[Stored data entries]
BEGIN

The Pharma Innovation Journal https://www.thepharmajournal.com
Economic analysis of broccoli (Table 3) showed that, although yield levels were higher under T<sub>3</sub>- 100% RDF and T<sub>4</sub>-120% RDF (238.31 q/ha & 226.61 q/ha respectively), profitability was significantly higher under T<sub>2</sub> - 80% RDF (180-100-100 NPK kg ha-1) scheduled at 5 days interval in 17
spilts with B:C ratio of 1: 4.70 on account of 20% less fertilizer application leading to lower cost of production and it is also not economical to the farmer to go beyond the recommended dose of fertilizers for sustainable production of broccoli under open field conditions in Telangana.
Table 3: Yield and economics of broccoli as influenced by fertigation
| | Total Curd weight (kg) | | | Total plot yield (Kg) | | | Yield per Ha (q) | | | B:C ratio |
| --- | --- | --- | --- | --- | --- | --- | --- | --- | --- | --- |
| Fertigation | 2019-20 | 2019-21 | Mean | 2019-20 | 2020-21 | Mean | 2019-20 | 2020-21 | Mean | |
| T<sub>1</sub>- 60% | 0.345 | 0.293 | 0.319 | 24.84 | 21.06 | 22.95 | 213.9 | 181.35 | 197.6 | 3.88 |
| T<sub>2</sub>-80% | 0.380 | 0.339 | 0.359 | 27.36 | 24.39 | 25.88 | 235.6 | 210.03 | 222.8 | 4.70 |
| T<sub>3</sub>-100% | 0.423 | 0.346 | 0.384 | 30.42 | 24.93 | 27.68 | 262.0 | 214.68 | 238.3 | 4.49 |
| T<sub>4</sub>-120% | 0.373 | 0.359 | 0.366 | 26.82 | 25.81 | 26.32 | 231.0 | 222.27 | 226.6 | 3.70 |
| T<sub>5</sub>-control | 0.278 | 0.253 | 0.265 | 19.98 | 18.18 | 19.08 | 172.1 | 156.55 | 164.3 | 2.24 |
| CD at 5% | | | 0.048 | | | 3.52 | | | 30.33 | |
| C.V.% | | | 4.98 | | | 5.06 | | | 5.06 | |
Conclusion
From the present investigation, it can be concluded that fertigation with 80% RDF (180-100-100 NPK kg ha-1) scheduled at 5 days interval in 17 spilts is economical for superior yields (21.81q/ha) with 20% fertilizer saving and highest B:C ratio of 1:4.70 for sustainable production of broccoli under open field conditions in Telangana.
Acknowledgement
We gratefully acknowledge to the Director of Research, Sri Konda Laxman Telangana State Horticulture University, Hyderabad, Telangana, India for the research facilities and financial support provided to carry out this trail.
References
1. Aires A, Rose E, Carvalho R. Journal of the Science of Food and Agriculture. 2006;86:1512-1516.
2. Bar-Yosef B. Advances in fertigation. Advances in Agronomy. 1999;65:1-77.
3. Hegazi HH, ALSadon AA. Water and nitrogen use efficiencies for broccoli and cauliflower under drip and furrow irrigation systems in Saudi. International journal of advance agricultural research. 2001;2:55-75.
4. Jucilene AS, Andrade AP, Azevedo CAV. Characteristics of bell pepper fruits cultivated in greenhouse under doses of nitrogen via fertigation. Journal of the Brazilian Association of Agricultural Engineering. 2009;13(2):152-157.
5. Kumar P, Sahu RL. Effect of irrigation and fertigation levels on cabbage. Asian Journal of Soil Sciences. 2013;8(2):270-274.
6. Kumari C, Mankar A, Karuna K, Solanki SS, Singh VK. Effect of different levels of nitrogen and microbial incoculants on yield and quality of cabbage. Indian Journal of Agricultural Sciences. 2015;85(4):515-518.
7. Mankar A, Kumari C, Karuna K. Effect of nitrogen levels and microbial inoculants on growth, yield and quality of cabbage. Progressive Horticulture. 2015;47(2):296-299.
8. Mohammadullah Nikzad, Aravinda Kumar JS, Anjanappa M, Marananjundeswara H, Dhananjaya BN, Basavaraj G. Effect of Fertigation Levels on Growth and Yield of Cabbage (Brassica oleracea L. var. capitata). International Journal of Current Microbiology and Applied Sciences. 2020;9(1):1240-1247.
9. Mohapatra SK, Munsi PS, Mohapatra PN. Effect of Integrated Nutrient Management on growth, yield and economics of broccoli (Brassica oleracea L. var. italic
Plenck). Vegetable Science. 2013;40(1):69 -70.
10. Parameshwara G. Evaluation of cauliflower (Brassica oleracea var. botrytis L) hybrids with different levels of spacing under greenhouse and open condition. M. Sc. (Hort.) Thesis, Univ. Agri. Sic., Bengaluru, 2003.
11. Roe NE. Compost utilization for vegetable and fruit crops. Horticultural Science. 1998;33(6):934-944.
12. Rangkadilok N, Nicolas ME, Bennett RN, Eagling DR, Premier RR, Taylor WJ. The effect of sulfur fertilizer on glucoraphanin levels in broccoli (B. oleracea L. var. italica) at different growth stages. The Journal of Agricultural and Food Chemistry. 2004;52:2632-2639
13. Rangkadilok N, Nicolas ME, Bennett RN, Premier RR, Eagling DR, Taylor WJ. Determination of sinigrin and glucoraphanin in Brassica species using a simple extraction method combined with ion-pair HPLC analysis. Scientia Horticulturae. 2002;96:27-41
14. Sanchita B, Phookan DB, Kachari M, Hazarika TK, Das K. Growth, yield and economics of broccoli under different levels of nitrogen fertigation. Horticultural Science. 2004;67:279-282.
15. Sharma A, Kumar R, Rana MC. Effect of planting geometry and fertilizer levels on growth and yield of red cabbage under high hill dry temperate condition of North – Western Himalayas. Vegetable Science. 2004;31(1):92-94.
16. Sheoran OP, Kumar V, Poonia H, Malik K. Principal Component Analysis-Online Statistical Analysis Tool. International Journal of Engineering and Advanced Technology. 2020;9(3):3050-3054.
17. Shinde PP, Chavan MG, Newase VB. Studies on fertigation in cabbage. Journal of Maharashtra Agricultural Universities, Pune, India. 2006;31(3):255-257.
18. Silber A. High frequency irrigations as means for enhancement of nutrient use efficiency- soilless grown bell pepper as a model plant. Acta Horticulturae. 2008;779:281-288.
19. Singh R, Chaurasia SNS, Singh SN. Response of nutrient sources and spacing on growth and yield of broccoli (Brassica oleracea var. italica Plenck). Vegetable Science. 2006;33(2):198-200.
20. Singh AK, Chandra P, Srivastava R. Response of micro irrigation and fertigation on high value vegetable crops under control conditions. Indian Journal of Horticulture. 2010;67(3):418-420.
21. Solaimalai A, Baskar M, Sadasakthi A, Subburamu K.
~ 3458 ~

END

■ **TASK GOAL**
Scan the data above, find each line with "broccoli", and copy it.

■ **RESPONSE**
Economic analysis of broccoli (Table 3) showed that, although yield levels were higher under T<sub>3</sub>- 100% RDF and T<sub>4</sub>-120% RDF (238.31 q/ha & 226.61 q/ha respectively), profitability was significantly higher under T<sub>2</sub> - 80% RDF (180-100-100 NPK kg ha-1) scheduled at 5 days interval in 17
spilts with B:C ratio of 1: 4.70 on account of 20% less fertilizer application leading to lower cost of production and it is also not economical to the farmer to go beyond the recommended dose of fertilizers for sustainable production of broccoli under open field conditions in Telangana.
Table 3: Yield and economics of broccoli as influenced by fertigation
From the present investigation, it can be concluded that fertigation with 80% RDF (180-100-100 NPK kg ha-1) scheduled at 5 days interval in 17 spilts is economical for superior yields (21.81q/ha) with 20% fertilizer saving and highest B:C ratio of 1:4.70 for sustainable production of broccoli under open field conditions in Telangana.
3. Hegazi HH, ALSadon AA. Water and nitrogen use efficiencies for broccoli and cauliflower under drip and furrow irrigation systems in Saudi. International journal of advance agricultural research. 2001;2:55-75.
9. Mohapatra SK, Munsi PS, Mohapatra PN. Effect of Integrated Nutrient Management on growth, yield and economics of broccoli (Brassica oleracea L. var. italic
12. Rangkadilok N, Nicolas ME, Bennett RN, Eagling DR, Premier RR, Taylor WJ. The effect of sulfur fertilizer on glucoraphanin levels in broccoli (B. oleracea L. var. italica) at different growth stages. The Journal of Agricultural and Food Chemistry. 2004;52:2632-2639
14. Sanchita B, Phookan DB, Kachari M, Hazarika TK, Das K. Growth, yield and economics of broccoli under different levels of nitrogen fertigation. Horticultural Science. 2004;67:279-282.
19. Singh R, Chaurasia SNS, Singh SN. Response of nutrient sources and spacing on growth and yield of broccoli (Brassica oleracea var. italica Plenck). Vegetable Science. 2006;33(2):198-200.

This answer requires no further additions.